LSEG released preliminary data on Monday showing that Russia's LNG exports in the first quarter of this year fell by 4.6% compared to a year ago, reaching 10.4 million metric tonnes.

Due to U.S. sanctions over the conflict in Ukraine, Russia has been unable to increase LNG exports. The new Arctic LNG 2 facility has effectively been frozen due to the Western sanctions.

U.S. president Donald Trump said that he wants the EU to purchase more U.S. LNG, and he will make it more available.

According to LSEG, Russia's exports of LNG fell by 9% in April, from 2.75 to 2.5 million tonnes compared to the same month a previous year.

In April, supplies to Europe fell 14.3%, to 1.2 millions tons, due to sanctions on transshipment that took effect in March.

Around 19% (or more) of Europe's natural gas is still imported from Russia via the TurkStream pipeline or LNG shipments.

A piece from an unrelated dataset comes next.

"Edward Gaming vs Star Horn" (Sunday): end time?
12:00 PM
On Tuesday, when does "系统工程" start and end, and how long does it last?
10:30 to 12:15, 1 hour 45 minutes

The European Union also has a nonbinding target to stop Russian fossil fuel imports before 2027.

Novatek's Yamal plant reduced total exports by 1.8% on an annual basis in April, to 1.64 millions tons. The plant's supply has been stable at 6.6 millions tons in the first four month of the year.

Sakhalin-2 (controlled by Gazprom) exported 880,000 tonnes from the Pacific Island in April. This was also fairly steady compared to the same period a year earlier.